13. The method of claim 10, further comprising:

analyzing the movement information to determine one or more forces exerted on the user;

receiving known movement information, the known movement information including one or more parameters corresponding to a mechanism of injury and an injury associated with the mechanism of injury; and

comparing the determined one or more forces exerted on the user to the one or more parameters corresponding to a mechanism of injury to determine a mechanism of injury and an injury associated with the mechanism of injury for the user.

14. The method of claim 10, further comprising:

providing a recommendation for dispatching resources based on one or more of: (i) the movement of the communication device with respect to a specific point on the user's body; (ii) the mechanism of injury experienced by the user associated with the communication device and an injury associated with the mechanism of injury; and (iii) whether the movement information corresponds to abnormal neuromuscular activity experienced by the user.

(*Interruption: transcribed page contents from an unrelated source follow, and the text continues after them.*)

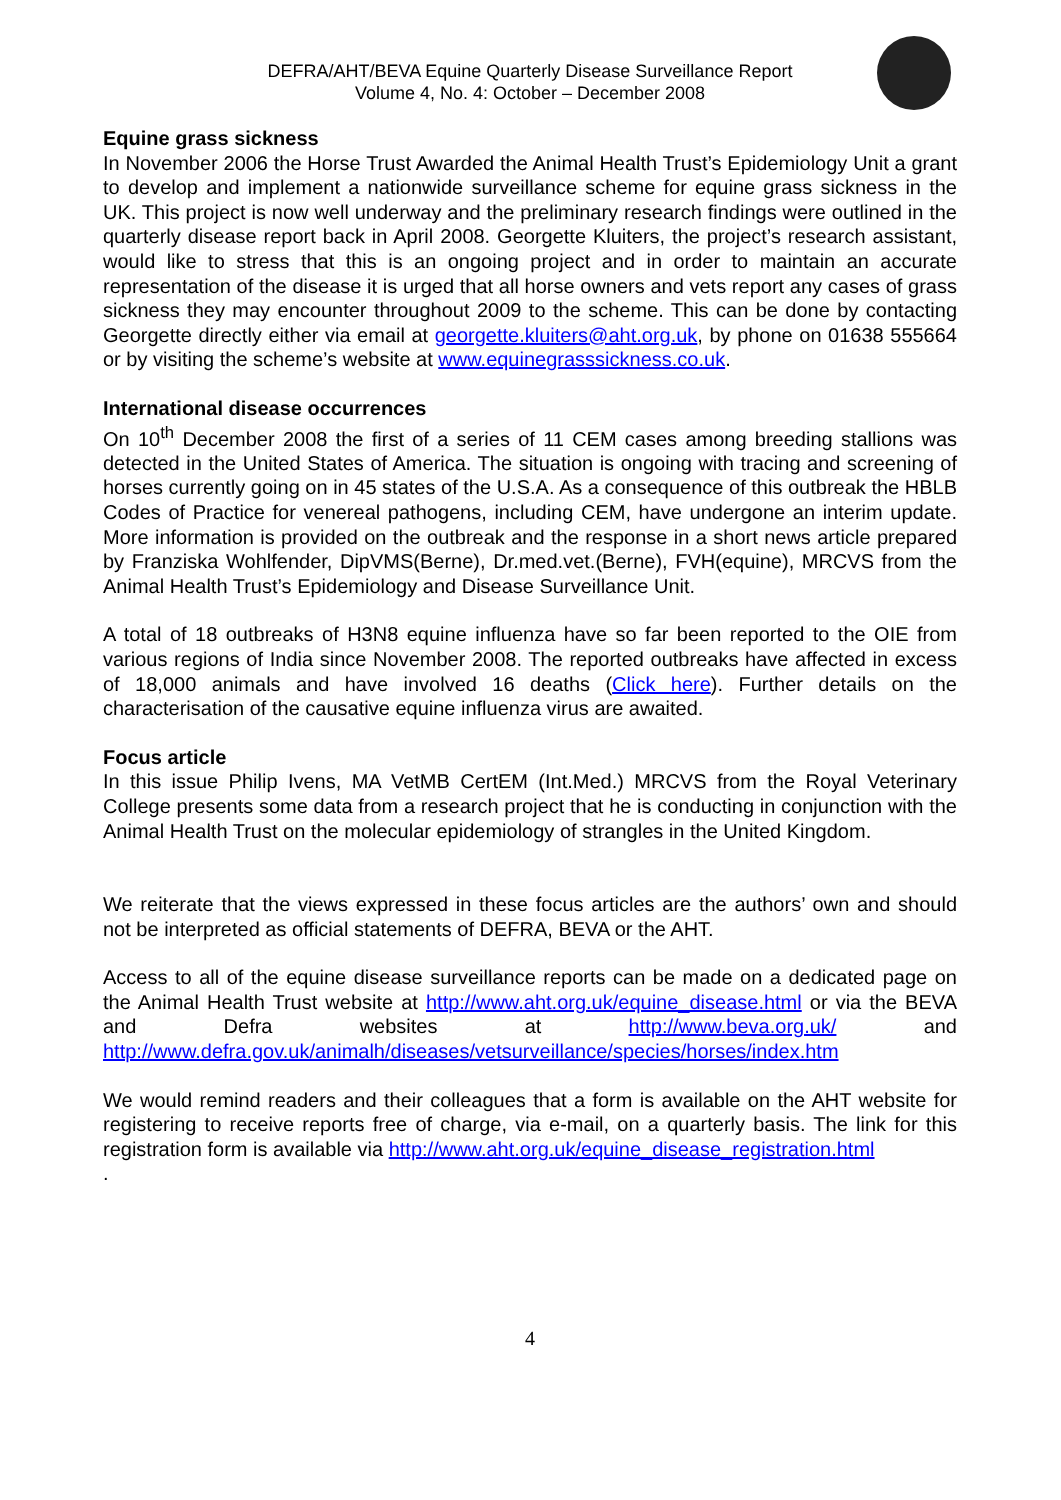DEFRA/AHT/BEVA Equine Quarterly Disease Surveillance Report
Volume 4, No. 4: October – December 2008
Equine grass sickness
In November 2006 the Horse Trust Awarded the Animal Health Trust’s Epidemiology Unit a grant to develop and implement a nationwide surveillance scheme for equine grass sickness in the UK. This project is now well underway and the preliminary research findings were outlined in the quarterly disease report back in April 2008. Georgette Kluiters, the project’s research assistant, would like to stress that this is an ongoing project and in order to maintain an accurate representation of the disease it is urged that all horse owners and vets report any cases of grass sickness they may encounter throughout 2009 to the scheme. This can be done by contacting Georgette directly either via email at georgette.kluiters@aht.org.uk, by phone on 01638 555664 or by visiting the scheme’s website at www.equinegrasssickness.co.uk.
International disease occurrences
On 10<sup>th</sup> December 2008 the first of a series of 11 CEM cases among breeding stallions was detected in the United States of America. The situation is ongoing with tracing and screening of horses currently going on in 45 states of the U.S.A. As a consequence of this outbreak the HBLB Codes of Practice for venereal pathogens, including CEM, have undergone an interim update. More information is provided on the outbreak and the response in a short news article prepared by Franziska Wohlfender, DipVMS(Berne), Dr.med.vet.(Berne), FVH(equine), MRCVS from the Animal Health Trust’s Epidemiology and Disease Surveillance Unit.
A total of 18 outbreaks of H3N8 equine influenza have so far been reported to the OIE from various regions of India since November 2008. The reported outbreaks have affected in excess of 18,000 animals and have involved 16 deaths (Click here). Further details on the characterisation of the causative equine influenza virus are awaited.
Focus article
In this issue Philip Ivens, MA VetMB CertEM (Int.Med.) MRCVS from the Royal Veterinary College presents some data from a research project that he is conducting in conjunction with the Animal Health Trust on the molecular epidemiology of strangles in the United Kingdom.
We reiterate that the views expressed in these focus articles are the authors’ own and should not be interpreted as official statements of DEFRA, BEVA or the AHT.
Access to all of the equine disease surveillance reports can be made on a dedicated page on the Animal Health Trust website at http://www.aht.org.uk/equine_disease.html or via the BEVA and Defra websites at http://www.beva.org.uk/ and http://www.defra.gov.uk/animalh/diseases/vetsurveillance/species/horses/index.htm
We would remind readers and their colleagues that a form is available on the AHT website for registering to receive reports free of charge, via e-mail, on a quarterly basis. The link for this registration form is available via http://www.aht.org.uk/equine_disease_registration.html
.
4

15. A system that assists in a decision-making process at a Public Safety Answering Point (PSAP) to dispatch resources based on movement information associated with a communication device of a user, comprising:

a communication server including a movement analysis module configured to receive inertial sensor data from an inertial sensor associated with the communication device, analyze the inertial sensor data to obtain movement information for the communication device, determine one or more of: (i) a movement of the communication device relative to an origin point of the communication device; (ii) a mechanism of injury experienced by a user associated with the communication device and an injury associated with the mechanism of injury; and (iii) whether the movement information corresponds to abnormal neuromuscular activity experienced by the user; and provide the movement information and the determination at least to a computer associated with the PSAP.

16. The system of claim 15, wherein the inertial sensor data received from an inertial sensor associated with a communication device is received at a PSAP over a communication network.

17. The system of claim 15, further comprising one or more modules configured to:

utilize accelerometer data to determine a position of the communication device with respect to the origin point of the communication device; and

modify a function of the communication device when the position of the communication device is outside a predetermined range.

18. The system of claim 15, further comprising one or more modules configured to:

perform an acoustical analysis to determine if the communication device is in close proximity to a specific point on the user's body; and

calibrate the origin point of the communication device based on the acoustical analysis.

19. The system of claim 15, further comprising one or more modules configured to:

analyze the movement information for one or more indicators of a abnormal neuromuscular activity;

receive abnormal neuromuscular activity movement information, the abnormal neuromuscular activity movement information including one or more parameters corresponding to abnormal neuromuscular activity; and

compare the one or more indicators of a abnormal neuromuscular activity to the one or more parameters corresponding to abnormal neuromuscular activity to determine if the user is experiencing abnormal neuromuscular activity.

20. The system of claim 15, further comprising one or more modules configured to:

analyze the movement information to determine one or more forces exerted on the user;

receive known movement information, the known movement information including one or more parameters corresponding to a mechanism of injury and an injury associated with the mechanism of injury; and

compare the determined one or more forces exerted on the user to the one or more parameters corresponding to a mechanism of injury to determine a mechanism of injury and an injury associated with the mechanism of injury for the user.